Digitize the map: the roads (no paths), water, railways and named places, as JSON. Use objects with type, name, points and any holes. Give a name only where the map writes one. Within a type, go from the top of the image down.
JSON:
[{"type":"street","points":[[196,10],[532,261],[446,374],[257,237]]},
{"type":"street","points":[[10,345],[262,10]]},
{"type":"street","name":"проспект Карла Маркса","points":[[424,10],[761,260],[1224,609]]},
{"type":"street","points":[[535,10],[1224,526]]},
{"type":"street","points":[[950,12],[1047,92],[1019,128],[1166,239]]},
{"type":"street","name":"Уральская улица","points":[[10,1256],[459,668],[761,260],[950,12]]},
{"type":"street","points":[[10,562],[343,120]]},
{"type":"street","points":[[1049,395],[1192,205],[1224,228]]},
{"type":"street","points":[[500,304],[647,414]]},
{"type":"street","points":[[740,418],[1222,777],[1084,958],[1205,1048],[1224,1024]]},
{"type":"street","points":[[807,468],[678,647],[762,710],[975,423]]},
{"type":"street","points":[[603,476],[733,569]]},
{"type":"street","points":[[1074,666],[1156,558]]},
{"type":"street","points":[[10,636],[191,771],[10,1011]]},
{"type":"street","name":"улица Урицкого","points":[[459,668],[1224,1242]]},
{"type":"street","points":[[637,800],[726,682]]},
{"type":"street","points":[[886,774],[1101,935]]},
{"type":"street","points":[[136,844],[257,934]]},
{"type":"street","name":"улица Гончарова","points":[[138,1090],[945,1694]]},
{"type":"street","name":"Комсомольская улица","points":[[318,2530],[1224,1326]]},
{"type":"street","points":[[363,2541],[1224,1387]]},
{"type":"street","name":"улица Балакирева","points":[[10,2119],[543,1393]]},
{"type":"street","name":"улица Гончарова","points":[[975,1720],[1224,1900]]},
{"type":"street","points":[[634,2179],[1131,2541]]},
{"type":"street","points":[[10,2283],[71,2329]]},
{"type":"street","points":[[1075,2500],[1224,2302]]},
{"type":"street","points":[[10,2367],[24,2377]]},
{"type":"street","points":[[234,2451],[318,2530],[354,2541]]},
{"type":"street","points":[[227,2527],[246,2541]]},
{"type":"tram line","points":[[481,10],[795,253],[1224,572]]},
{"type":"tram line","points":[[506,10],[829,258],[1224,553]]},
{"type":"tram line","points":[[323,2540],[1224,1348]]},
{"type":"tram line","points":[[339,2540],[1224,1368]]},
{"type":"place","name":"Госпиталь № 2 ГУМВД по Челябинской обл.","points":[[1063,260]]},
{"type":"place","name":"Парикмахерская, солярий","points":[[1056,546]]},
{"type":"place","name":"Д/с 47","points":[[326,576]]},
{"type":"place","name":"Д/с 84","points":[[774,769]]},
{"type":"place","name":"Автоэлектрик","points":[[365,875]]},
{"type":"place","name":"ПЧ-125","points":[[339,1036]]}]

### EXERCISE GOAL:
Using the entries above, count the lines that have the string "улица" in them. Answer with that number only.

### COMPLETED TASK:
6